An LATimes op-ed on a familiar story — media consolidation, ownership and the stifling of creativity in media: Are the corporate suits ruining TV? — pdf
This is not about how we were treated but rather something much larger: How a confluence of government policy and corporate strategy is literally poisoning the TV business.
It started in 1995 when the Federal Communications Commission abolished its long-standing “finsyn” rules (that’s financial interest and syndication, for those unfamiliar with the term), allowing networks for the first time to own the programs they broadcast. Before that, under classic antitrust definitions, the networks had been confined to the role of broadcaster, paying a license fee to production companies for the right to broadcast programs just two times. The production companies owned all subsequent rights. In the mid-1990s there were 40 independent production companies making television shows. If a particular network didn’t like a show — as famously happened with “The Cosby Show” many years ago — the production company could take it to another network.
But not after 1995. The abolition of the old rules set in motion an ineluctable process, one that has negatively affected every creative person I know in television. Today there are zero independent production companies making scripted television. They were all forced out of business by the networks’ insistence — following the FCC’s fin-syn ruling — on owning part or all of every program they broadcast.

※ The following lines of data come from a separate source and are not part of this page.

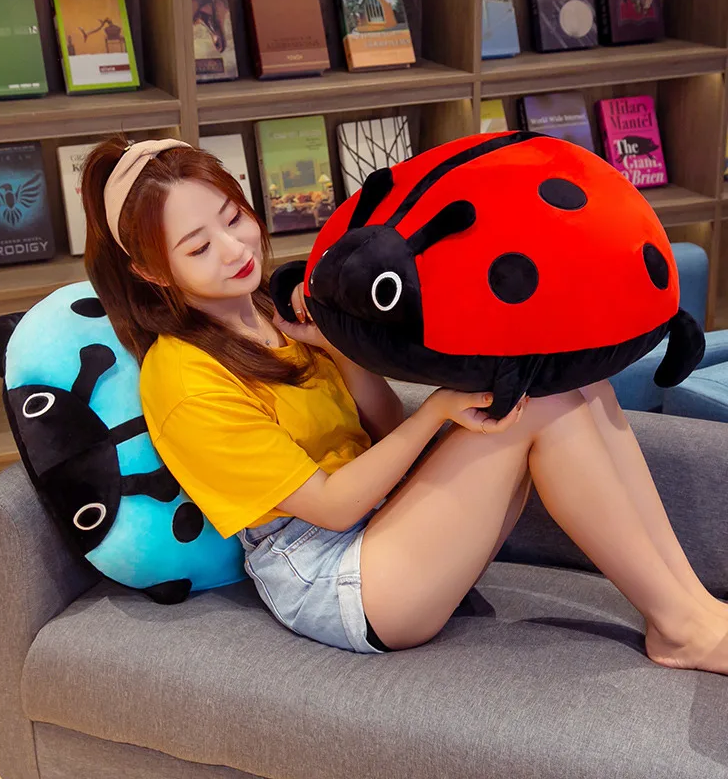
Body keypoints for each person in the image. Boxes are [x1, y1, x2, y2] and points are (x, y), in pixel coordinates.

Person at [81, 134, 728, 673]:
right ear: (152, 272)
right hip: (330, 580)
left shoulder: (272, 310)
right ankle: (683, 628)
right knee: (535, 406)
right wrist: (437, 411)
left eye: (233, 218)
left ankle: (690, 608)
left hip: (382, 523)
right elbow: (332, 507)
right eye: (198, 248)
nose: (235, 250)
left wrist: (338, 349)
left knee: (571, 384)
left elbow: (384, 424)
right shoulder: (183, 380)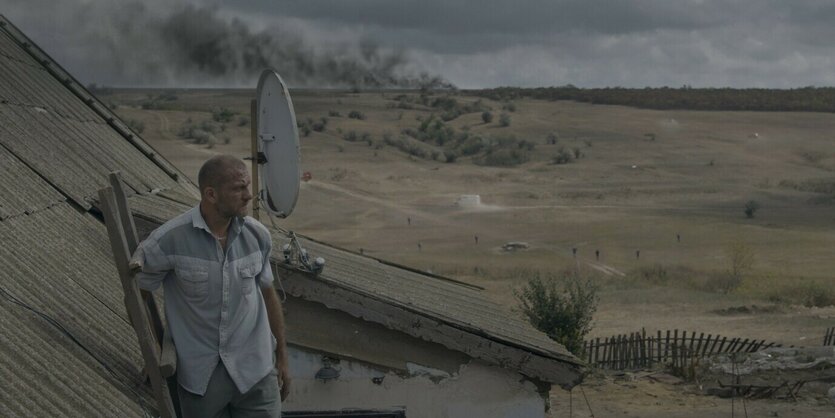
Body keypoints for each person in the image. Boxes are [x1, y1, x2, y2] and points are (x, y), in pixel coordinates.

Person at [135, 155, 289, 418]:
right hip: (200, 378)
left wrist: (283, 356)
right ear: (211, 194)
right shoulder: (168, 240)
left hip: (256, 373)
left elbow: (267, 293)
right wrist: (152, 350)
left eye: (248, 186)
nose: (248, 196)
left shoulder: (257, 236)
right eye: (239, 188)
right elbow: (139, 296)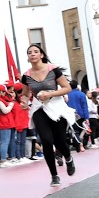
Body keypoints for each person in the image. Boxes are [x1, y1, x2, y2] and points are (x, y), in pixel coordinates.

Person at [21, 44, 76, 186]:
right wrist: (24, 102)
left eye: (35, 52)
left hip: (56, 107)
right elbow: (25, 94)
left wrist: (50, 94)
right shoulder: (26, 76)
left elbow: (67, 88)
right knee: (46, 140)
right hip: (39, 108)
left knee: (60, 141)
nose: (32, 54)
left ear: (42, 55)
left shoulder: (53, 70)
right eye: (29, 52)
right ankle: (54, 175)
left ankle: (68, 157)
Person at [0, 85, 16, 166]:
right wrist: (11, 105)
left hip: (4, 123)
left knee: (6, 141)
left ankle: (7, 158)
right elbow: (5, 111)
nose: (5, 93)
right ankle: (3, 160)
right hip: (3, 123)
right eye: (4, 92)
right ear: (1, 91)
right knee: (5, 142)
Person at [66, 80, 90, 152]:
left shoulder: (67, 95)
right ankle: (81, 144)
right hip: (81, 114)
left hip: (70, 115)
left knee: (74, 131)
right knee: (82, 130)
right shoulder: (81, 94)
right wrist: (87, 117)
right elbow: (84, 106)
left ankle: (78, 145)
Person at [11, 82, 30, 163]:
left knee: (22, 141)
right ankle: (19, 157)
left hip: (24, 123)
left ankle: (22, 156)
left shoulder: (22, 101)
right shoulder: (14, 103)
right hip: (18, 124)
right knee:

[...] Is there significance to this, outside the narrow concerns of Hollywood and the lost earning power of producers? I think so. Besides any esoteric discussion of the value of storytelling in a culture — which I believe is immense — this trend is part of a larger problem caused by the FCC in all areas of media. The relaxation of the Fairness Doctrine (which required the networks to present the news in a balanced way), the lapse of any oversight of networks’ civic responsibility, the commoditization of network news — these are all parts of a troubling move toward the aggregation of control of information in an ever-shrinking number of entities.
Our founding fathers could not have foreseen that freedom of the press might eventually be threatened just as much by media consolidation as by government. [...]
[...] Because the business of television has become an exclusive club, closed to new members, some producers are turning to the Internet to have a voice. And, of course, the Big Six are doing everything they can to own and control that as well. [...]
[...] But make no mistake — deep resentment in the entire creative community over the absolute power now wielded by these companies is the fuel that feeds the strike. The public is also fed up, turning out in droves and sending millions of e-mails whenever the FCC holds hearings on the subject. And yet the large corporations move forward, seemingly unaware that they are strangling the creative engine that might save them.
Within five years there won’t be a significant distinction between TV and broadband. As of now, the Internet is just too big for any company to get its hands around, and that’s good for all of us. If the large companies — and the FCC — cannot come to comprehend the paradox that too much control is destructive to their own ends, they may bring about their own downfall, losing their audience and their workers at the same time. Like carriage makers at the dawn of the auto age.